Far à la flotte

“Water is made to sail or wash …” says an old retired Breton sailor I know well.

Far Breton recipe

Preheat oven to 180°C (356°F).
In a bowl, mix 6 eggs, 75 g whole cane sugar, 1 1/2 packets vanilla sugar, 150 g whole-wheat and/or spelt and/or rye flour. Gradually add 750 ml whole milk.

Place a lump of salted butter in an ovenproof gratin dish. Melt in the oven. Once the butter has melted, remove the dish from the oven and add the pitted prunes. Add the mixture from the bowl.

Place in the oven.
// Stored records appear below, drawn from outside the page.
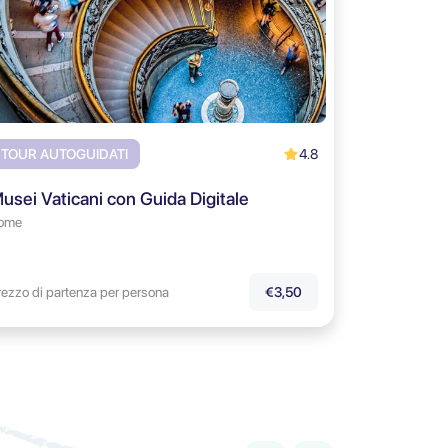
4.8
TOUR AUTOGUIDATI
usei Vaticani con Guida Digitale
ome
rezzo di partenza per persona
€3,50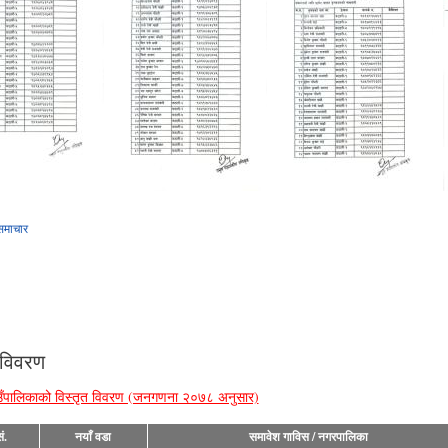
समाचार
 विवरण
ँपालिकाको विस्तृत विवरण (जनगणना २०७८ अनुसार)
ं.
नयाँ वडा
समावेश गाविस / नगरपालिका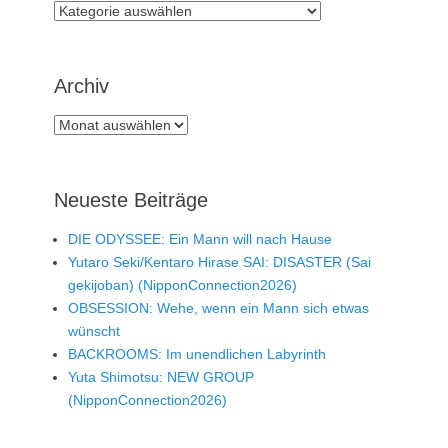
Rubriken
Archiv
Archiv
Neueste Beiträge
DIE ODYSSEE: Ein Mann will nach Hause
Yutaro Seki/Kentaro Hirase SAI: DISASTER (Sai
gekijoban) (NipponConnection2026)
OBSESSION: Wehe, wenn ein Mann sich etwas
wünscht
BACKROOMS: Im unendlichen Labyrinth
Yuta Shimotsu: NEW GROUP
(NipponConnection2026)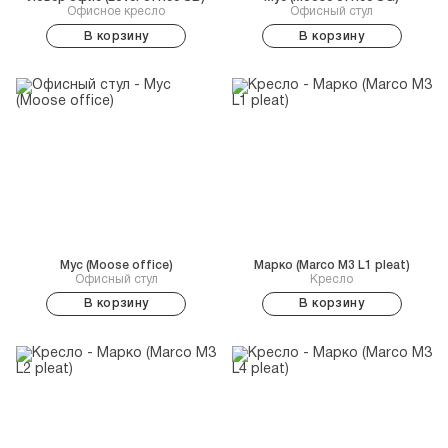
Офисное кресло
Офисный стул
В корзину
В корзину
Мус (Moose office)
Марко (Marco M3 L1 pleat)
Офисный стул
Кресло
В корзину
В корзину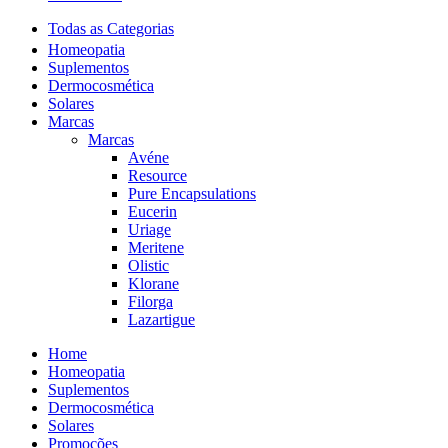
Todas as Categorias
Homeopatia
Suplementos
Dermocosmética
Solares
Marcas
Marcas
Avéne
Resource
Pure Encapsulations
Eucerin
Uriage
Meritene
Olistic
Klorane
Filorga
Lazartigue
Home
Homeopatia
Suplementos
Dermocosmética
Solares
Promoções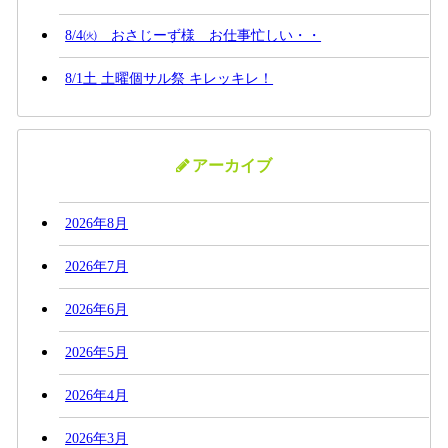
8/4㈫ おさじーず様 お仕事忙しい・・
8/1土 土曜個サル祭 キレッキレ！
アーカイブ
2026年8月
2026年7月
2026年6月
2026年5月
2026年4月
2026年3月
The far is cooked when it has the consistency of a flan.

In French, “le phare” is pronounced the same way as “le far”, thus the play on word of this picture. “Flotte” is also a play on words as it can mean “water” or “a float of boats”. Bretons went far because of their fishing traditions.

Le Four Light : “Le four” means “the oven” in French but here le phare du four is “Le Four Light”, a lighthouse.

“Van Diemen’s Land Steam Co. saved to Towers in the Storm: Le Four Light – Chenal du Four, France, Le Four Light (1874) is a round stone tower with lantern & gallery mounted on a square base, it is unpainted with a painted black lantern. The lighthouse marks the north entrance to the Chenal du Four.”

Classic meals from Brittaby: A Rich Tradition – Living Language:

“For dessert we’d have my mother’s far breton (…), which is a typical Breton snack. It’s like a large flan baked in a big earthenware dish, a mixture of custard and creme brulee. We make ours with prunes soaked overnight in rum.”